The objections don’t stop there. With trust in governments seriously eroded, what was Morrison thinking in proposing now a major measure which, during a five-week election campaign, he had never mentioned? (Pointing, by way of ‘justification’, to some April Budget provisions of which almost nobody was aware, adds insult to injury!). Is this how he requites the faith placed in him by those ‘quiet Australians’ whom he so recently thanked for again entrusting him with government?
Ultimately, the most substantial objection is this: how dare the Prime Minister (initially) seem to approve importing into our Constitution (or even legislating for) such unequivocally racist proposals? As the Institute of Public Affairs has been saying for some years past, ‘Race has no Place’ in our Constitution. (Right there, by the way, is the ‘No’ case slogan should a referendum on these matters ever eventuate).
It’s true that, since that initial major mis-step, Morrison has retreated from constitutionally entrenching the ‘Voice’.
Welcome though that back-flip is, it does not begin to address the totality of this matter. The Uluru Statement includes other demands, including a ‘truth-telling’ commission to ‘rectify’ the alleged distortion of Aboriginal history, and a body to bring about ‘treaties’ between Aboriginal Australians and the rest of us. So, far from rejecting all this clamour out of hand, Morrison still seems to contemplate injecting some form of ‘recognition’ into our Constitution – to become an open invitation to our High Court Justices to impose their own interpretations on whatever words are chosen for that purpose.
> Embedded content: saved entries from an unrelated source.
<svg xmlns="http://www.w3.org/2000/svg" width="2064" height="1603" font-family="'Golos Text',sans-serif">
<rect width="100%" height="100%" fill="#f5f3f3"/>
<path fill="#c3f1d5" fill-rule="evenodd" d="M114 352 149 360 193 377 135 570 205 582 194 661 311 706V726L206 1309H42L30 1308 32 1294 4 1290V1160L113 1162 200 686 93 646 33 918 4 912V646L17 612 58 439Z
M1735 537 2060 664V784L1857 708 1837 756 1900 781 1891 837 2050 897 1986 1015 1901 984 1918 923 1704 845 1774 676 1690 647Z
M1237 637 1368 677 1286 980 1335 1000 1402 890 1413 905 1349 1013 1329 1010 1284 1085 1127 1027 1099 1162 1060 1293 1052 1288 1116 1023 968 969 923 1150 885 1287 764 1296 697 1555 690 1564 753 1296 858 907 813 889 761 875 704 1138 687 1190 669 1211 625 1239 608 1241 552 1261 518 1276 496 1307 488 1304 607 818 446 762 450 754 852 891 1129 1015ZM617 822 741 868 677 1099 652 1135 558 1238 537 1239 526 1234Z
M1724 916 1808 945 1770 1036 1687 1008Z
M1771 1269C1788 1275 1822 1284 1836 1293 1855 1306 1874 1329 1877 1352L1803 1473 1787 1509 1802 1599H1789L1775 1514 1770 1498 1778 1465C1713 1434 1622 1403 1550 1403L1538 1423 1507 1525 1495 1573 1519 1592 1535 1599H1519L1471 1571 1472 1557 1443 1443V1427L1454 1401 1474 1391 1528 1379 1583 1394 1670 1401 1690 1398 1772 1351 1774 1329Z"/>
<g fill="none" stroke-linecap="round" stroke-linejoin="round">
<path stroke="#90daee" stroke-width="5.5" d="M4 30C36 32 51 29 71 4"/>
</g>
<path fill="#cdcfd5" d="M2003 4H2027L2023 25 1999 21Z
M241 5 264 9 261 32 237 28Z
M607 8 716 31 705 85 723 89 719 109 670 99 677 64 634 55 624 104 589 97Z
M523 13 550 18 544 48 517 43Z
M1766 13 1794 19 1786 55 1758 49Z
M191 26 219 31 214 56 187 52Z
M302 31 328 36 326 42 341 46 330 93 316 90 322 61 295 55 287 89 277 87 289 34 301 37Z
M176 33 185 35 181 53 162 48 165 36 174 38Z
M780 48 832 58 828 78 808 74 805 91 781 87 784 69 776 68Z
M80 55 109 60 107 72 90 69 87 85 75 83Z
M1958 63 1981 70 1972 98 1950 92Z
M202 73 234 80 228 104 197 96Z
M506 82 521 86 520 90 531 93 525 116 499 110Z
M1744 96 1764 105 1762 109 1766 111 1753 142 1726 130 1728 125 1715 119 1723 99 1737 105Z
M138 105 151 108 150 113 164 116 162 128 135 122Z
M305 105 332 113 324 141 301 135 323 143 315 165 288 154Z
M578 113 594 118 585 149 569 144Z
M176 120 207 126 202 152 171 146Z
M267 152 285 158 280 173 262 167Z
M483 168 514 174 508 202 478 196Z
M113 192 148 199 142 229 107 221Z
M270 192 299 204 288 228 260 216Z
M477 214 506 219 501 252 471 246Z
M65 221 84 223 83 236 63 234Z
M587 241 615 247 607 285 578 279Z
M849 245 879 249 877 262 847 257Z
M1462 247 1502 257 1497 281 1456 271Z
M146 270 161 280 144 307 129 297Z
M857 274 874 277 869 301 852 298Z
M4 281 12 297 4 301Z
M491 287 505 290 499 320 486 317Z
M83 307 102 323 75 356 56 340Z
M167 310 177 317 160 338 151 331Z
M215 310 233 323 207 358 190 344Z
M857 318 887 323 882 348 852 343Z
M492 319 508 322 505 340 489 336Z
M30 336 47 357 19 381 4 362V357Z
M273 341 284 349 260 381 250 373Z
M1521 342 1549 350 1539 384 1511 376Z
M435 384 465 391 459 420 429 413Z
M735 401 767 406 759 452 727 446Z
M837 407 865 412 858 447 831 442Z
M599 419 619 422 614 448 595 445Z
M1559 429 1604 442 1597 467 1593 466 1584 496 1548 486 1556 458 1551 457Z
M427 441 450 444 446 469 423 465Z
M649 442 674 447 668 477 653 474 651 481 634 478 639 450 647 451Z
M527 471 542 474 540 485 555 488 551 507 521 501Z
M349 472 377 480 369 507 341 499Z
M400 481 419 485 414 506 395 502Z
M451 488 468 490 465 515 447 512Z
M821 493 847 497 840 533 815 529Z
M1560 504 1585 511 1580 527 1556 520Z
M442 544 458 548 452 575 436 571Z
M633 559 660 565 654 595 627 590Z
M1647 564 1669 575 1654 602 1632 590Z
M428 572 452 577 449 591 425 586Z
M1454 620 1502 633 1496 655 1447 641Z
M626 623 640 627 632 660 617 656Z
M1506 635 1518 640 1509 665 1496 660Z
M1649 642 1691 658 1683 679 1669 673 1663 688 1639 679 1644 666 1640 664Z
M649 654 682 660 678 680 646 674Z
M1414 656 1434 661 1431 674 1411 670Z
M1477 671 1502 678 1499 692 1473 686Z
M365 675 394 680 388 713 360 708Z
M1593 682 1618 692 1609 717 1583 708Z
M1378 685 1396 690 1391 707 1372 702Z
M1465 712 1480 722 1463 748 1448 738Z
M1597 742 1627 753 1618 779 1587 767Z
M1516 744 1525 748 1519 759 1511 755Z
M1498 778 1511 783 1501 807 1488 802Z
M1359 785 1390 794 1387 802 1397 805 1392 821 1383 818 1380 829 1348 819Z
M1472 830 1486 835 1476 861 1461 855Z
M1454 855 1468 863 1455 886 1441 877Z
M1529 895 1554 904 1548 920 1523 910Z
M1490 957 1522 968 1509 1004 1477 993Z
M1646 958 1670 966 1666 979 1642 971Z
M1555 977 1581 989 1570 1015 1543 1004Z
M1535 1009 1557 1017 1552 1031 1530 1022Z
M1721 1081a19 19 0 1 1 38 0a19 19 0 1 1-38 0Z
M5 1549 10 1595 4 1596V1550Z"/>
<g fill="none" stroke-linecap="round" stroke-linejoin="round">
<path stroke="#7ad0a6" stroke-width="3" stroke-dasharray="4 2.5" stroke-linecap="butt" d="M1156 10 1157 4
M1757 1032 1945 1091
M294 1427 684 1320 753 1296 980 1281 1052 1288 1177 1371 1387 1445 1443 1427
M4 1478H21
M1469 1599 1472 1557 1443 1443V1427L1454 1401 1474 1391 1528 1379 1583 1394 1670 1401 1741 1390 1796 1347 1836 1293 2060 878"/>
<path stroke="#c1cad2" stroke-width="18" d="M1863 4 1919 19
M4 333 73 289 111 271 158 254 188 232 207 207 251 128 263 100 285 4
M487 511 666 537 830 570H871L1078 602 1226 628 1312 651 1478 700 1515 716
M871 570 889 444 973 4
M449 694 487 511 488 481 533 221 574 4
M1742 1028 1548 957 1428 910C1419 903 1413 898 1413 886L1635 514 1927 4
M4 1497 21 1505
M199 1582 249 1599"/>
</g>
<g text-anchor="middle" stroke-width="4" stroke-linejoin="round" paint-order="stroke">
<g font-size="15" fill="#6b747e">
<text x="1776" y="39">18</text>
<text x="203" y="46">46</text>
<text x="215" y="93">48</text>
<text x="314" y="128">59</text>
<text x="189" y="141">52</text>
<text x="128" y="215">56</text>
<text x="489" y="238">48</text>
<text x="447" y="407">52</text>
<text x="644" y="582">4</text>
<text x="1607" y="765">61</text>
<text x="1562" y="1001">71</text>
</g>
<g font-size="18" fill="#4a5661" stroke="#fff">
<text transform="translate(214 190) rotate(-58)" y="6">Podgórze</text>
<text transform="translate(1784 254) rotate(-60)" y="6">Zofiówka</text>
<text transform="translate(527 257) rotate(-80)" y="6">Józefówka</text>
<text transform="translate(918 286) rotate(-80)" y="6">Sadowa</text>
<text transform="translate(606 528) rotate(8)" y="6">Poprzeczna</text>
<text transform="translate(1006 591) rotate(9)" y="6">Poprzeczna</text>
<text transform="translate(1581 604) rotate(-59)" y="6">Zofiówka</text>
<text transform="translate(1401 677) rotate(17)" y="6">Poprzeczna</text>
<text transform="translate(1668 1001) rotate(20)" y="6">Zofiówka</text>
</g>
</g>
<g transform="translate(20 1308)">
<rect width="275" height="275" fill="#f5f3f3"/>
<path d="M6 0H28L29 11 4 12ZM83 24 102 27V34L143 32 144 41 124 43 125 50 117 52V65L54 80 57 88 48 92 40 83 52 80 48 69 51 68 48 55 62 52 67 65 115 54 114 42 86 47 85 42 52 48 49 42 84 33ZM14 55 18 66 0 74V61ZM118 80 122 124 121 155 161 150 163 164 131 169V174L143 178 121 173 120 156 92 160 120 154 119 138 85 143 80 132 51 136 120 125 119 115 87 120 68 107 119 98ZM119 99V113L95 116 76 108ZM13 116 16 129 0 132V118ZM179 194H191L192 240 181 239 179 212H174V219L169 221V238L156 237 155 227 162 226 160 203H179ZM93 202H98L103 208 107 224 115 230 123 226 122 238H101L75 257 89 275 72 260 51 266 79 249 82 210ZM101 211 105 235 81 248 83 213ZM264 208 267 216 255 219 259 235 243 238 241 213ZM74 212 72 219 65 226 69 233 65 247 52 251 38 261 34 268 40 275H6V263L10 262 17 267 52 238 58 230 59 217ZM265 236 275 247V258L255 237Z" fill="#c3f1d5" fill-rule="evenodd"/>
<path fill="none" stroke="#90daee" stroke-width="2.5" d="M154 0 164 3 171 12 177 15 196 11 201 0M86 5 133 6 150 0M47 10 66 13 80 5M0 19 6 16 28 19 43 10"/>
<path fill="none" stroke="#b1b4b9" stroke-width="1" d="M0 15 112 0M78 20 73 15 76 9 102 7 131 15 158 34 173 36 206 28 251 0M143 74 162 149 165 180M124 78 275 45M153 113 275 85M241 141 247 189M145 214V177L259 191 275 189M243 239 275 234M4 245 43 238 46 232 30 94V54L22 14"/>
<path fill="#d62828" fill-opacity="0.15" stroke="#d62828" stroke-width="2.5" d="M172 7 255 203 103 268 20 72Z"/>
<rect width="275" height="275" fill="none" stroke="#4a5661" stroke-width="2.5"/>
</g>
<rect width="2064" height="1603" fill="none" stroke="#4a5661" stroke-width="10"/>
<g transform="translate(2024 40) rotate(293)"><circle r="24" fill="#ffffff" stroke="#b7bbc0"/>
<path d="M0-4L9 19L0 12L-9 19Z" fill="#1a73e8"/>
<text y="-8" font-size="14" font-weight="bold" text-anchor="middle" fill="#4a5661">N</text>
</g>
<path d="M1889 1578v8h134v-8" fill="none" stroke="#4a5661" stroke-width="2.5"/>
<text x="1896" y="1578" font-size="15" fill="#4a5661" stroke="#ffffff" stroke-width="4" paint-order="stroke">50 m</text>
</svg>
Speaking of High Court Justices, the opinions of former chief justice the Hon. Murray Gleeson, reported in the Australian (19/07), regrettably lend support to much of this nonsense. That is not really surprising: his Honour was a member of the Referendum Council that presided over the Ayers Rock proceedings in 2017 and subsequently recommended the resulting Uluru Statement to the federal government, then led by Malcolm Turnbull (who, to his credit, flatly rejected it both because it was ‘a bad idea’ and because it would have no hope of succeeding in a referendum).
The fundamental objection, however, to these remarks by his Honour is that, like those expressed earlier by constitutional lawyer Professor Anne Twomey in the Weekend Australian (13-14/07), they miss the point. This issue is not about constitutional law, where the capacity of them both is undoubted, but about politics, where both reveal themselves to be naive. As merely the latest in the unending parade of Aboriginal activist industry demands, these proposals will, if conceded, then immediately lead on to others – as, indeed, some of those activists have already publicly indicated.
‘Quiet Australians’ have long since had enough of all this. They believe that we are all Australians, and they strongly object to any attempt to divide us into First Australians and Second Australians. They will reject these divisive proposals if ever put to them, and they will, when given the electoral opportunity, punish the government responsible for doing so. While much of the damage done is irretrievable, Morrison’s only course now is to acknowledge that it has been a case of ‘Wrong way, go back’.